3.2 Style-Content Disentanglement

Achieving good style-content disentanglement in both inference and generation phases is the main focus of this work. We conduct multiple quantitative and qualitative experiments to asses the quality of disentanglement in DRAI (our proposed method) as well as the competing baselines.

As a quantitative metric, we introduce the disentanglement error CIFC (refer to Appendix for details). Table 1 shows results on this metric. As seen from this table, in both HAM10000 and LIDC datasets, DRAI improves over DAI by a notable margin, which demonstrates the advantage of the proposed disentanglement regularizations; on one hand, the information regularization objective through GRL minimizes the shared information between style and content variables, and on the other hand, the self-supervised regularization objective not only allows for better control of the learned features but also facilitates disentanglement. In the ablation studies (Sect. 3.3), we investigate the effect of the individual components of DRAI on disentanglement.

Fig. 3.
figure 3

Qualitative evaluation of style-content disentanglement through hybrid image generation on LIDC dataset. In every sub-figure, images in the first row present style image references and those in the first column present content image references. Hybrid images are generated by using the style and content codes inferred from style and content reference images respectively.

Fig. 4.
figure 4

Qualitative evaluation of style-content disentanglement through hybrid image generation on HAM10000 dataset. In every sub-figure, images in the first row represent style image references and those in the first column represent content image references. Hybrid images are generated by using the style and content codes inferred from style and content reference images respectively.

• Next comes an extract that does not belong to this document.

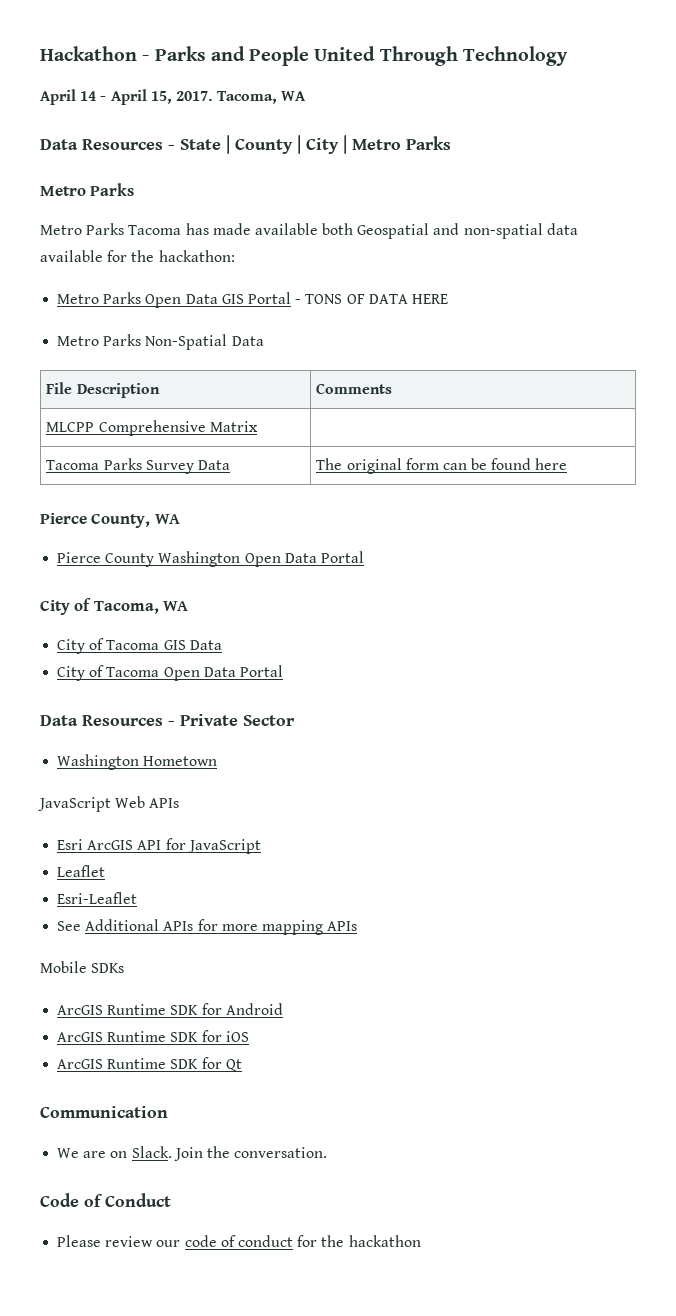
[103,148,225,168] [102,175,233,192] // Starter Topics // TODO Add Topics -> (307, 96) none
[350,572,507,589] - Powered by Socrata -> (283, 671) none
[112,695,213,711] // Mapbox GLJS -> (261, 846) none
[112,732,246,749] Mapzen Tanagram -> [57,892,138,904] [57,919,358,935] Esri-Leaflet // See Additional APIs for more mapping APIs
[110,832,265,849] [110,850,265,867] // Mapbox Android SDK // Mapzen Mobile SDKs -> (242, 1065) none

To have a more interpretable evaluation, we qualitatively assess the style-content disentanglement through generating hybrid images by combining style and content information from different sources (See Appendix for details on hybrid images). We can then evaluate the extent to which the style and content of the generated images respect the corresponding style and content of the source images. Figure 3 and Fig. 4 show these results on the two datasets. For the LIDC dataset, DAI and DRAI learn CT image background as style and nodule as content. This is due to the fact that the nodule characteristics such as nodule size is included in the conditioning factor and thus the content tends to focus on those attributes. Thanks to the added disentanglement regularizations, DRAI has the best content-style separation compared to all other baselines and demonstrates clear decoupling of the two variables. Because of the self-supervised regularization objective, DRAI assigns more emphases on capturing nodule characteristics as part of the content and background as part of the style. Overall, it is evident from the qualitative experiments that the proposed disentanglement regularizations help to decouple the style and content variables.

3.3 Ablation Studies

In this section, we perform ablation studies to evaluate the effect of each component on disentanglement using the CIFC metric. Ablated models use the same architecture with the same amount of parameters. The quantitative assessment is presented in Table 2. We observe that on both LIDC and HAM10000, each added component improves over DAI, while the best performance is achieved when these components are combined together to form DRAI.

Table 2. Quantitative ablation study on LIDC and HAM10000 datasets

4 Conclusion

We introduce DRAI, a frame work for generating synthetic medical images which allows control over the style and content of the generated images. DRAI uses adversarial inference together with conditional generation and disentanglement constraints to learn content and style variables from the dataset. We compare DRAI quantitatively and qualitatively with multiple baselines and show its superiority in image generation in terms of quality, diversity and style-content disentanglement. Through ablation studies and comparisons with DAI [30], we show the impact of imposing the proposed disentanglement constraints over the content and style variables.